$1.6 million worth of heroin and meth is photographed at a news conference Tuesday, Nov. 1, 2011 in Florence, Ariz. announcing the Arizona arrest of a drug smuggler for Mexico’s powerful Sinaloa cartel. Pinal County Sheriff Paul Babeu says that the man was caught Monday, two weeks after he was deported as part of a larger investigation into the cartel.
A drug cartel member who was deported to Mexico as part of a major smuggling bust announced this week in Arizona has already returned to the U.S. and been caught with $1.6 million worth of drugs — yet another example of how relentless and seemingly unstoppable Mexican cartels can be, officials said Tuesday.
Francisco Guillermo Morales Esquer, 36, was arrested Oct. 13 in one of three major busts that state and federal officials credited with dismantling the smuggling ring, which is believed to be tied to the Sinaloa cartel — Mexico’s most powerful.
The busts were announced Monday at a Phoenix news conference in which officials displayed hundreds of pounds of drugs and dozens of guns they had seized.
Morales’ arrest came about five hours later when a deputy clocked him driving at 50 mph in a 15 mph school zone in Stanfield, about 50 miles south of Phoenix. A chase ensued at speeds of up to 100 mph during which officials said Morales tried to hit a deputy who was putting down stop sticks.
The 3-mile chase ended in the desert after Morales crashed his car and jumped into an irrigation canal. After he was arrested, deputies found 80 pounds of white- and black-tar heroin and eight pounds of methamphetamine in the car.
Morales was booked on charges of drug smuggling, possession of drug paraphernalia, felony flight and aggravated assault. It’s unclear whether he had an attorney.
Catching Morales two weeks after he was arrested as part of the department’s larger bust involving the Sinaloa cartel was the height of irony, Pinal County Sheriff Paul Babeu said at a Tuesday news conference.
“Here we strike a body blow on the Sinaloa cartel, (and) they’re still operating in a robust fashion,” he said. “They can regenerate immediately.”
Although Morales was found in a home tied to the cartel during the Oct. 13 bust, he wasn’t identified as a main target of the investigation and prosecutors didn’t have enough to convict him, Babeu said. Guns were found in that home, but not drugs.
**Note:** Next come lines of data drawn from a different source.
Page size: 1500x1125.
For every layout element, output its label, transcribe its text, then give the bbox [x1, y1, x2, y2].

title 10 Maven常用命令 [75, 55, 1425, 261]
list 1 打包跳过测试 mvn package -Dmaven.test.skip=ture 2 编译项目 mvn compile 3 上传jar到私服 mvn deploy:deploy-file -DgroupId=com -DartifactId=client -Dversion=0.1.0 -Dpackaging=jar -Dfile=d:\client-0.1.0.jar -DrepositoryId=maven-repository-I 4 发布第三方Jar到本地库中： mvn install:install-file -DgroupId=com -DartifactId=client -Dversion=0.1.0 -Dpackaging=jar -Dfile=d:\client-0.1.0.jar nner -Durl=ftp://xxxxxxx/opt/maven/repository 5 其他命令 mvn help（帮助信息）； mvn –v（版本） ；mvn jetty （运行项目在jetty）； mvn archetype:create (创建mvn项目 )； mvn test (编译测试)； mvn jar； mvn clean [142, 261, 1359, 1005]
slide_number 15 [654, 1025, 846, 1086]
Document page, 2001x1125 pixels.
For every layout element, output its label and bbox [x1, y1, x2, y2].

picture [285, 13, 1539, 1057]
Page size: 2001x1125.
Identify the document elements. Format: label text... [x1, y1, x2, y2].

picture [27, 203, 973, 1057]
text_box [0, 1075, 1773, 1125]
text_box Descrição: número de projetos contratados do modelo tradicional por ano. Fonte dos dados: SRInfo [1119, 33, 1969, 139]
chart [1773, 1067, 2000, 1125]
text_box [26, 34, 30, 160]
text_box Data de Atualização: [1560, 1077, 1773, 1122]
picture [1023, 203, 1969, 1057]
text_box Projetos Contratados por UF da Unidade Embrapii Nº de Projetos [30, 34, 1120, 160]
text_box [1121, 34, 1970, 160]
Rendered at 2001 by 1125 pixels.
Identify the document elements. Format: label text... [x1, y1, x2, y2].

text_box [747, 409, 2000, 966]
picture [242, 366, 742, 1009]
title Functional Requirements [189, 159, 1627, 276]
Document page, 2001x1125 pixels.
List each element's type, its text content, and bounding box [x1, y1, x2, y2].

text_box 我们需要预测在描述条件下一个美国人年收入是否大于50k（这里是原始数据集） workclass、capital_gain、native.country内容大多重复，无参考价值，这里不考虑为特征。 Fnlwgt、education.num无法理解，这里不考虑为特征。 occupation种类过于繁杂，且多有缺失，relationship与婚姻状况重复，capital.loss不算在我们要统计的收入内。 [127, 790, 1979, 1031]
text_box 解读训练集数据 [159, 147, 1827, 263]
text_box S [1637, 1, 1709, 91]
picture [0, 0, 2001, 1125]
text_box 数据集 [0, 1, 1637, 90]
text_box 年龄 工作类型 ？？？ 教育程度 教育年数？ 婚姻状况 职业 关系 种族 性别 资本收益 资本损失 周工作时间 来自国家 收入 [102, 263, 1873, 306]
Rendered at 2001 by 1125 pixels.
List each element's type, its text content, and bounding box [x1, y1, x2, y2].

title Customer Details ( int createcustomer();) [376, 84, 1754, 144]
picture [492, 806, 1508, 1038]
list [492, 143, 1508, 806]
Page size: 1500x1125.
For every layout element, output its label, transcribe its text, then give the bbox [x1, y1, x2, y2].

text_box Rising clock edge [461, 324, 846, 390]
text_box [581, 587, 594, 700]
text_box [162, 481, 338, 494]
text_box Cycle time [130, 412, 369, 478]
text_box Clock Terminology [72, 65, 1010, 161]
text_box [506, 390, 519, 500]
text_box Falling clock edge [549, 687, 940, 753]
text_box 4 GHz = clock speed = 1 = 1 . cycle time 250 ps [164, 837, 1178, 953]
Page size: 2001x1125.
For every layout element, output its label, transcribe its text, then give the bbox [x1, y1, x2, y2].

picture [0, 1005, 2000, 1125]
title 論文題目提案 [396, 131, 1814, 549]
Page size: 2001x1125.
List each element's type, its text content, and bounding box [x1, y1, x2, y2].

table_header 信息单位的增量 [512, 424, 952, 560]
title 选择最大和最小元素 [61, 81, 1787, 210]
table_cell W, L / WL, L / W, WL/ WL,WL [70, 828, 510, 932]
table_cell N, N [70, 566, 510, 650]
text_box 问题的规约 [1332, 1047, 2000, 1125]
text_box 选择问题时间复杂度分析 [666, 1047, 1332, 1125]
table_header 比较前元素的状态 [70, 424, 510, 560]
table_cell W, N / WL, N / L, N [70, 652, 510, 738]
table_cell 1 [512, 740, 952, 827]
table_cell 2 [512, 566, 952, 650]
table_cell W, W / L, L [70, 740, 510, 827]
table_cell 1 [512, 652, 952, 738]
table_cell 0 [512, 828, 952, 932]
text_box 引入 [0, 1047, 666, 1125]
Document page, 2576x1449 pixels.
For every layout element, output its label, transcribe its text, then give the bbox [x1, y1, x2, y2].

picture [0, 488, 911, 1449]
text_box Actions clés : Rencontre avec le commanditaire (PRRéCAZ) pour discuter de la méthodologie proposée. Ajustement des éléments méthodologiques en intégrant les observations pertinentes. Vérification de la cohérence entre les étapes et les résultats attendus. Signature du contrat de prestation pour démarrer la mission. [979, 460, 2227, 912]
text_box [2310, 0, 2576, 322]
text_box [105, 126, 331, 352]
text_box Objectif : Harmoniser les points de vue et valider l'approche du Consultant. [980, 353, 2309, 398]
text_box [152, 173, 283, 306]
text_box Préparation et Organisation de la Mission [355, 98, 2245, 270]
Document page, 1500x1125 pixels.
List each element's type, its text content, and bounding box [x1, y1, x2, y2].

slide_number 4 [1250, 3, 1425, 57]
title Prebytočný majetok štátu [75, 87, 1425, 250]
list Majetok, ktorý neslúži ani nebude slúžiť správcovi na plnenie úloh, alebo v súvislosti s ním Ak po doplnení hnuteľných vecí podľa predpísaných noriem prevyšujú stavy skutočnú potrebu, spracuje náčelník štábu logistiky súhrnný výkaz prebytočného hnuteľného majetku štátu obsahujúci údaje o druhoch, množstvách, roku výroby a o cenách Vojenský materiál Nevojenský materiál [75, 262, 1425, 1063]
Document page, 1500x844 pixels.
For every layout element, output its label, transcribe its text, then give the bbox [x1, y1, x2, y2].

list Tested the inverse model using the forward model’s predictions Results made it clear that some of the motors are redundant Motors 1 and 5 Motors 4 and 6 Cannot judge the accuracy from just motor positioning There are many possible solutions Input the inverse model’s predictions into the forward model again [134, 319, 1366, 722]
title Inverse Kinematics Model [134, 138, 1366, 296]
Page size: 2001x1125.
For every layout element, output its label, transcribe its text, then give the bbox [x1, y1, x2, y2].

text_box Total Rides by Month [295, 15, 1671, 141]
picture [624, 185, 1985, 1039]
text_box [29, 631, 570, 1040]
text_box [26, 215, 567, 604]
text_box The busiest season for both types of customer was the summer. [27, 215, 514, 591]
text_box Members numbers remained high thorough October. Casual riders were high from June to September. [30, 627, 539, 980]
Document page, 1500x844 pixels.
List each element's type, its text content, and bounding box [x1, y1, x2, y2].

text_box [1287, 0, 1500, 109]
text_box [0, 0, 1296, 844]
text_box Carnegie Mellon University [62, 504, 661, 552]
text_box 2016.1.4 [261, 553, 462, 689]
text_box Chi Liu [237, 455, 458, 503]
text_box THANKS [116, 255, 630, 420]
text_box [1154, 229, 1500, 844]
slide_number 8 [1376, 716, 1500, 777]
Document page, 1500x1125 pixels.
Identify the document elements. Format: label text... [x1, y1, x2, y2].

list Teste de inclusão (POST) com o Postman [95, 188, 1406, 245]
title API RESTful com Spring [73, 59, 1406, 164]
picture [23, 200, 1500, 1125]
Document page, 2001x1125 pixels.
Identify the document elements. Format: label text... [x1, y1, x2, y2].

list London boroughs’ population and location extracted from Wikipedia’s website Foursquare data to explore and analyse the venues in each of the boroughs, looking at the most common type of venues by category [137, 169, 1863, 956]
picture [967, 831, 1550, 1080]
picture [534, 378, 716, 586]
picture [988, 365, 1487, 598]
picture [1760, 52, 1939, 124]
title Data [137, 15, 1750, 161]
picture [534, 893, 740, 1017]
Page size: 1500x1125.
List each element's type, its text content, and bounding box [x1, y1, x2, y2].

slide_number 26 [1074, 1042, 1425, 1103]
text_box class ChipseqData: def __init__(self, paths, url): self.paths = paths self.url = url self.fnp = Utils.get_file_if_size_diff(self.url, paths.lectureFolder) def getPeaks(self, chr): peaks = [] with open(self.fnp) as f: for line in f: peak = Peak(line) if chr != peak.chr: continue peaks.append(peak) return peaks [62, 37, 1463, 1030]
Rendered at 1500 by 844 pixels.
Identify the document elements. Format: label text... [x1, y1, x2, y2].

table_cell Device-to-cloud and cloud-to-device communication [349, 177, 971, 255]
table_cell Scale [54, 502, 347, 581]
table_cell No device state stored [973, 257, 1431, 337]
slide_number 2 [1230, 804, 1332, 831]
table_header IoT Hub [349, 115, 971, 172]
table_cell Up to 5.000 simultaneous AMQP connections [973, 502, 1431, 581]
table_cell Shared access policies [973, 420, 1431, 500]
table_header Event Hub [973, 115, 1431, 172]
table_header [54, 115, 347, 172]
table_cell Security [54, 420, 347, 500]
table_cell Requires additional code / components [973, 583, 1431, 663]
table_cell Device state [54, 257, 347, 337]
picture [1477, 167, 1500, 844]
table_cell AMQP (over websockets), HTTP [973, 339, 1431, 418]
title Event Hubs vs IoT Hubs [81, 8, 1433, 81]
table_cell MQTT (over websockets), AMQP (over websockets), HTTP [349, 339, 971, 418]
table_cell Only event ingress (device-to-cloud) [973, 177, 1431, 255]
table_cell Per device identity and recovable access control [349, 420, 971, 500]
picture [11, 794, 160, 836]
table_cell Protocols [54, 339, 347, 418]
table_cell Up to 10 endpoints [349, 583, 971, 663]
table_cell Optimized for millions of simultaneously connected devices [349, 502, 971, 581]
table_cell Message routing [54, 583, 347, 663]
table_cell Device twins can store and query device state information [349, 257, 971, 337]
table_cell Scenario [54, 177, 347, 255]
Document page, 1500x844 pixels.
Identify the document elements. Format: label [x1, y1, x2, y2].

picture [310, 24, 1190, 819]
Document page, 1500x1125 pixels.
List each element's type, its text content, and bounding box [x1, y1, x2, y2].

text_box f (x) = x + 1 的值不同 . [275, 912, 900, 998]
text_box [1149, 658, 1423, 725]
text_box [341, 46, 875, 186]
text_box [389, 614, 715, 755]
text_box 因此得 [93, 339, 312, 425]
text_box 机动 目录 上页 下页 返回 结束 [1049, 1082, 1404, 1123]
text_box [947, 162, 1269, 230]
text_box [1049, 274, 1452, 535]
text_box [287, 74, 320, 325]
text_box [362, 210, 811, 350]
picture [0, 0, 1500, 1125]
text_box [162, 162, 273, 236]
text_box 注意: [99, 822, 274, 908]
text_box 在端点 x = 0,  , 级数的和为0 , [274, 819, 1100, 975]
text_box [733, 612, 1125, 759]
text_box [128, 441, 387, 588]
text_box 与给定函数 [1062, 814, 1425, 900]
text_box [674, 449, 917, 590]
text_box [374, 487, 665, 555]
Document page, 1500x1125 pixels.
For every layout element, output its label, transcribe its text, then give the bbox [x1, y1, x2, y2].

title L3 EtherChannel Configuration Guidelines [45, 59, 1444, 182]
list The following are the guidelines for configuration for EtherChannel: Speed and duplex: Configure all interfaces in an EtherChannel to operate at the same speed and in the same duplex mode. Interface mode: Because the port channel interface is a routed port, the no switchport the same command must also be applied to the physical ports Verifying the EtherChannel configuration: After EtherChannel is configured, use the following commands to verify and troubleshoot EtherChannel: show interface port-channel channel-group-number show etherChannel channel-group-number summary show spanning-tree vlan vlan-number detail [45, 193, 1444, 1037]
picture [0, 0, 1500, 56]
Although Babeu acknowledged that his agency was involved in the decision to turn over Morales to the Border Patrol, he said it was the federal government’s responsibility to prosecute him for felony re-entry into the U.S. because he had been deported at least once before. The fact that he wasn’t prosecuted shows that the law isn’t being enforced, he said.
“There’s no consequences,” he said.
Officials with U.S. Immigration and Customs Enforcement and the Border Patrol didn’t immediately respond to requests for comment Tuesday.
The long-term investigation of the Sinaloa cartel’s Arizona offshoot began in June 2010 after a traffic stop in Stanfield turned up 1,500 pounds of pot and a suspected smuggler began giving authorities information.
In three busts in September and October, ICE‘S Homeland Security Investigations and the Pinal County Sheriff’s Office arrested a total of 76 suspected smugglers, and seized more than 61,000 pounds of pot, about 160 pounds of heroin, about 210 pounds of cocaine, nearly $760,000 in cash, and 108 weapons, including assault rifles and shotguns.
The busts dismantled the ring, which they said was responsible for bringing more than $33 million worth of drugs through the state’s western desert every month for distribution nationwide, authorities said.
They believed the ring was in operation for at least five years and netted profits of $2.2 billion in that time.